# Crosscut Honey Locust



## Woodman (Nov 16, 2013)

I really like Honey Locust burls, crotchwood or crosscuts. I had asked the sawmill to cut and dry some for me, they normally do just maple, cherry and walnut. It took about 6 months but they came through for me. The tree had no burls and very little crotch. These blocks are about 2 3/16sqX10 1/4", no water or oil has been applied. I made the kitchen knife using a blade cut by waterjet from an old handsaw. The handle started as a block 1 1/8sqX4 3/4". This sold to a customer in NC. The finish is 3 coats of poly. I shipped some to a duckcall turner but most has gone to knifemakers. Comments always welcome.
http://i594.Rule #2/albums/tt28/lakeridge3/0d20e9a6-351c-4c03-bc4f-39cf47d9e9aa_zpsc92ee1a9.jpg


http://i594.Rule #2/albums/tt28/lakeridge3/3HoneyLocust001_zpsaa211318.jpg

Reactions: Like 10


----------



## Woodman (Nov 16, 2013)

I also like using crosscut Red Oak for knife handles. These have crotch Walnut ends.
http://i594.Rule #2/albums/tt28/lakeridge3/WalnutResize.jpg

Reactions: Like 12


----------



## Wildthings (Nov 16, 2013)

Very Nice


----------



## Gdurfey (Nov 16, 2013)

Wow


----------



## SDB777 (Nov 17, 2013)

The crosscut oak is one of my best sellers on the website. I actually have a hard time keeping the stuff in stock! The 'rays' that the crosscut shows off are amazing, and if your lucky enough to get some spalt in those pieces....well, the sky is within reach! Can't imagine having to wait six months for a batch of crosscut(basically someone to run a board across a bandsaw in a 90* orientation)....ouch, they must be back-logged up your way?

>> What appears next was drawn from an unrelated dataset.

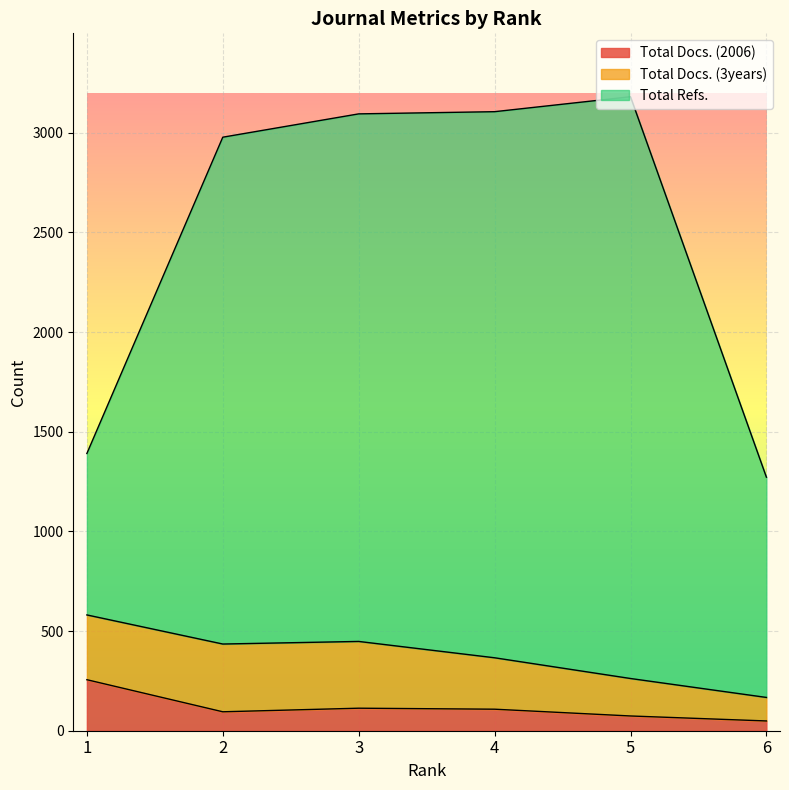

What are all the series names shown in the legend?

Total Docs. (2006), Total Docs. (3years), Total Refs.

Those knives your photo'ing above are cool! Wet-jet cutting is too neat!
The poly holds up well enough in the kitchen?





Scott (honey locust is on my wish list) B


----------



## Woodman (Nov 18, 2013)

Here's a closeup of the crosscut Locust taken from 2" away. The spring growth is very porous and for this reason it will soak up a good bit of oil when finishing as a crosscut. Superglue helps in this regard to seal the pores.
http://i594.Rule #2/albums/tt28/lakeridge3/LocustCloseup001_zpsca8b83cc.jpg
http://i594.Rule #2/albums/tt28/lakeridge3/cdd634cd-3291-401d-8f9e-de53b7799e9f_zpsdfd98e9a.jpg


----------



## william fourness (Jan 28, 2014)

You still looking for some honey locust burl? I have some scales, dried and ready to go...


----------